CFTC, ex-trader Krishna Mohan reach settlement
The settlement order recognizes Mohan’s entry into a formal cooperation agreement with the CFTC’s Division of Enforcement.
The United States Commodity Futures Trading Commission (CFTC) has just announced the issuance of an Order filing and settling charges against Krishna Mohan, in which the former trader admits to engaging in manipulative and deceptive schemes involving spoofing (bidding or offering with the intent to cancel the bid or offer before execution).
The spoofing affected a variety of futures contracts traded on the Chicago Mercantile Exchange and Chicago Board of Trade. The Order finds that Mohan engaged in this unlawful activity while trading for his former employer, a proprietary trading firm named as “Firm A” in the Order.
The Order requires Mohan to cease and desist from violating the Commodity Exchange Act’s prohibition on spoofing and the use of manipulative and deceptive schemes. The Order also bans Mohan for three years from trading and other activities in CFTC-regulated markets. In addition, the Order recognizes Mohan’s entry into a formal cooperation agreement with the CFTC’s Division of Enforcement.
The regulator reserves its determination as to monetary sanctions against Mohan in recognition of his agreement to continue to cooperate with the CFTC’s Division of Enforcement.

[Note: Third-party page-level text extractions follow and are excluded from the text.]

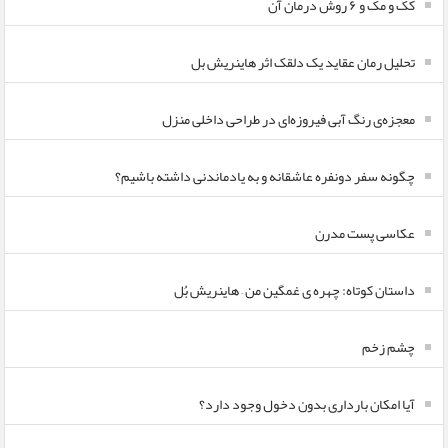
کک و مک و ۶ روش درمان آن
تحلیل رمان عقاید یک دلقک اثر هاینریش بل
معجزه‌ی رنگ آبی فیروزه‌ای در طراحی داخلی منزل
چگونه سفر دونفره عاشقانه و به یادماندنی داشته باشیم؟
عکاسی پست مدرن
داستان کوتاه: چهره ی غمگین من – هاینریش بُل
چشم زخم
آیا امکان بارداری بدون دخول وجود دارد؟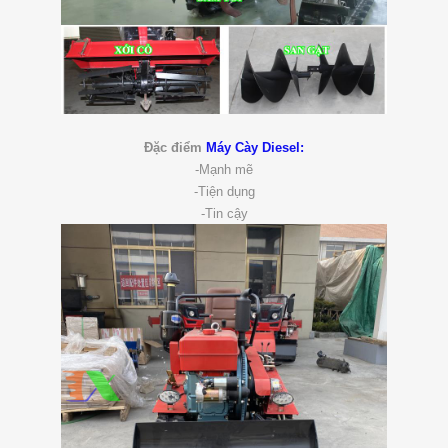
Đặc điểm
Máy Cày Diesel:
-Mạnh mẽ
-Tiện dụng
-Tin cậy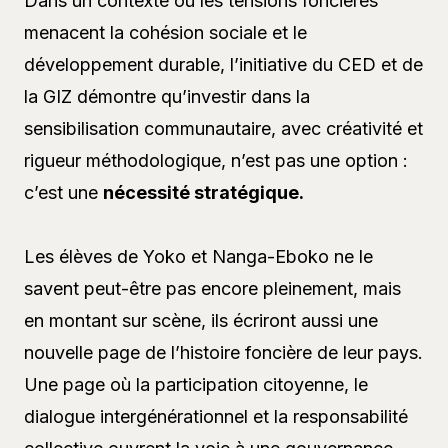
Dans un contexte où les tensions foncières
menacent la cohésion sociale et le
développement durable, l’initiative du CED et de
la GIZ démontre qu’investir dans la
sensibilisation communautaire, avec créativité et
rigueur méthodologique, n’est pas une option :
c’est une
nécessité stratégique.
Les élèves de Yoko et Nanga-Eboko ne le
savent peut-être pas encore pleinement, mais
en montant sur scène, ils écriront aussi une
nouvelle page de l’histoire foncière de leur pays.
Une page où la participation citoyenne, le
dialogue intergénérationnel et la responsabilité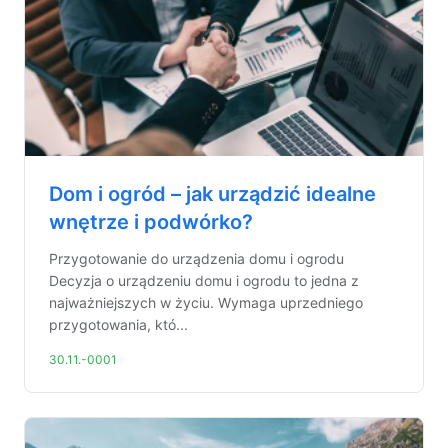
Dom i ogród – jak urządzić idealne
wnętrze i podwórko?
Przygotowanie do urządzenia domu i ogrodu
Decyzja o urządzeniu domu i ogrodu to jedna z
najważniejszych w życiu. Wymaga uprzedniego
przygotowania, któ...
30.11.-0001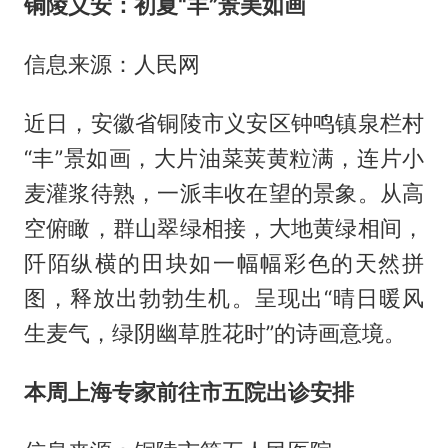
铜陵义安：初夏“丰”景美如画
信息来源：人民网
近日，安徽省铜陵市义安区钟鸣镇泉栏村
“丰”景如画，大片油菜荚黄粒满，连片小
麦灌浆待熟，一派丰收在望的景象。从高
空俯瞰，群山翠绿相接，大地黄绿相间，
阡陌纵横的田块如一幅幅彩色的天然拼
图，释放出勃勃生机。呈现出“晴日暖风
生麦气，绿阴幽草胜花时”的诗画意境。
本周上海专家前往市五院出诊安排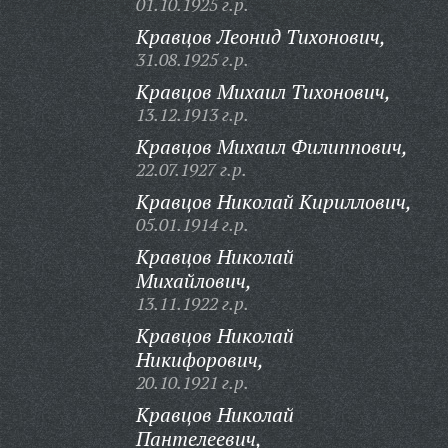
01.10.1925 г.р.
Кравцов Леонид Тихонович,
31.08.1925 г.р.
Кравцов Михаил Тихонович,
13.12.1913 г.р.
Кравцов Михаил Филиппович,
22.07.1927 г.р.
Кравцов Николай Кириллович,
05.01.1914 г.р.
Кравцов Николай
Михайлович,
13.11.1922 г.р.
Кравцов Николай
Никифорович,
20.10.1921 г.р.
Кравцов Николай
Пантелеевич,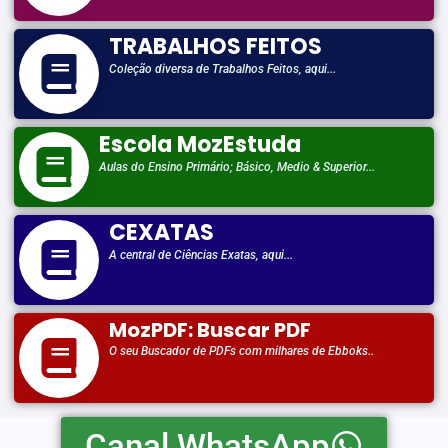
TRABALHOS FEITOS
Coleção diversa de Trabalhos Feitos, aqui...
Escola MozEstuda
Aulas do Ensino Primário; Básico, Medio & Superior...
CEXATAS
A central de Ciências Exatas, aqui...
MozPDF: Buscar PDF
O seu Buscador de PDFs com milhares de Ebboks..
Canal WhatsApp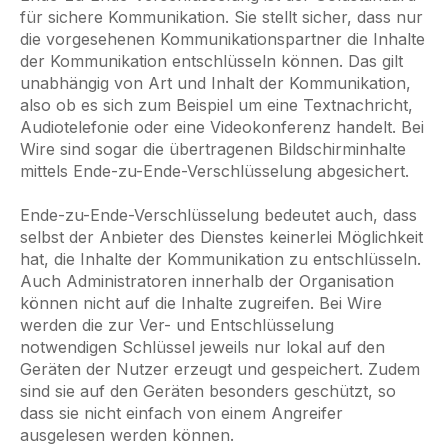
für sichere Kommunikation. Sie stellt sicher, dass nur
die vorgesehenen Kommunikationspartner die Inhalte
der Kommunikation entschlüsseln können. Das gilt
unabhängig von Art und Inhalt der Kommunikation,
also ob es sich zum Beispiel um eine Textnachricht,
Audiotelefonie oder eine Videokonferenz handelt. Bei
Wire sind sogar die übertragenen Bildschirminhalte
mittels Ende-zu-Ende-Verschlüsselung abgesichert.
Ende-zu-Ende-Verschlüsselung bedeutet auch, dass
selbst der Anbieter des Dienstes keinerlei Möglichkeit
hat, die Inhalte der Kommunikation zu entschlüsseln.
Auch Administratoren innerhalb der Organisation
können nicht auf die Inhalte zugreifen. Bei Wire
werden die zur Ver- und Entschlüsselung
notwendigen Schlüssel jeweils nur lokal auf den
Geräten der Nutzer erzeugt und gespeichert. Zudem
sind sie auf den Geräten besonders geschützt, so
dass sie nicht einfach von einem Angreifer
ausgelesen werden können.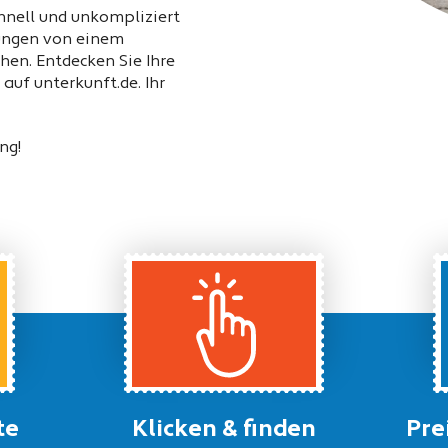
chnell und unkompliziert
lungen von einem
hen. Entdecken Sie Ihre
uf unterkunft.de. Ihr
ng!
te
Klicken & finden
Pre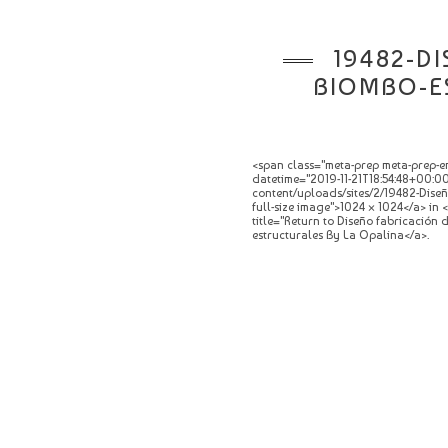
19482-D
BIOMBO-E
<span class="meta-prep meta-prep-en
datetime="2019-11-21T18:54:48+00:00
content/uploads/sites/2/19482-Diseñ
full-size image">1024 × 1024</a> in 
title="Return to Diseño fabricación
estructurales By La Opalina</a>.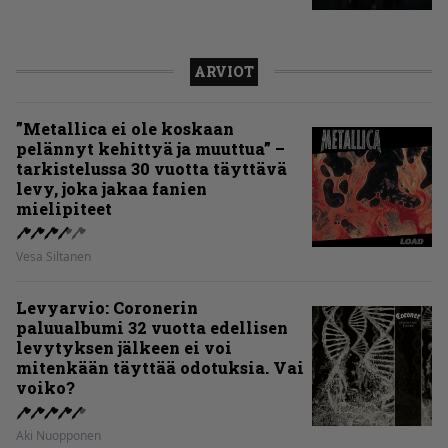
ARVIOT
”Metallica ei ole koskaan
pelännyt kehittyä ja muuttua” –
tarkistelussa 30 vuotta täyttävä
levy, joka jakaa fanien
mielipiteet
Vesa Siltanen
Levyarvio: Coronerin
paluualbumi 32 vuotta edellisen
levytyksen jälkeen ei voi
mitenkään täyttää odotuksia. Vai
voiko?
Aki Nuopponen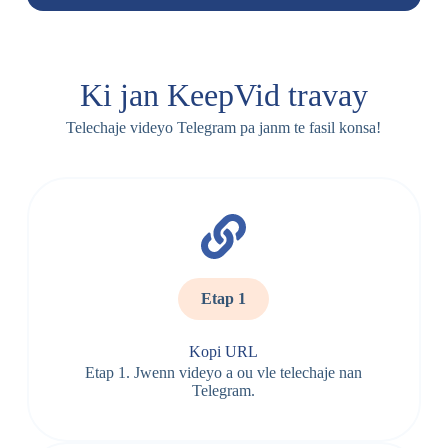
Ki jan KeepVid travay
Telechaje videyo Telegram pa janm te fasil konsa!
Etap 1
Kopi URL
Etap 1. Jwenn videyo a ou vle telechaje nan
Telegram.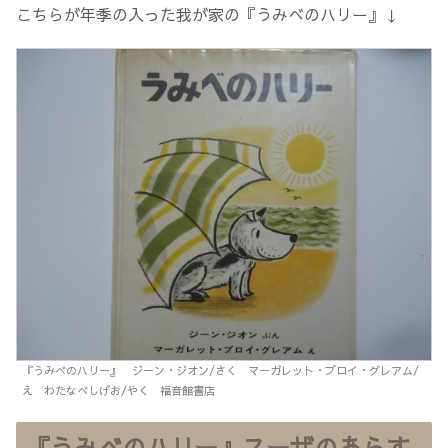
こちらが年季の入った我が家の『うみべのハリー』↓
『うみべのハリー』 ジーン・ジオン/さく マーガレット・ブロイ・グレアム/
え わたなべしげお/やく 福音館書店
『うみべのハリー』スーザのあらす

The Order finds that from at least September 2012 through March 2014 at Firm A, Mohan, individually and in coordination with others, placed thousands of orders to buy or sell futures contracts with the intent to cancel those orders prior to execution. In doing so, he is said to have intentionally sent false signals of increased supply or demand designed to trick market participants into executing against the orders he wanted filled.
The CFTC previously filed charges against Mohan for this conduct in the U.S. District Court for the Southern District of Texas. That action was dismissed without prejudice in connection with the filing of an administrative proceeding.
The CFTC notes that, in a separate action, Mohan has recently pleaded guilty in the Texas Southern District Court of Texas to one count of conspiracy to commit wire fraud, spoofing, and commodities fraud, with regard to conduct similar to that in the CFTC action. The defendant is awaiting sentencing on that charge.
Let’s recall that, earlier in February, the Connecticut District Court approved a Proposed Final Judgment and Consent Order in a case targeting Andre Flotron, a former UBS trader who was accused of engaging in spoofing.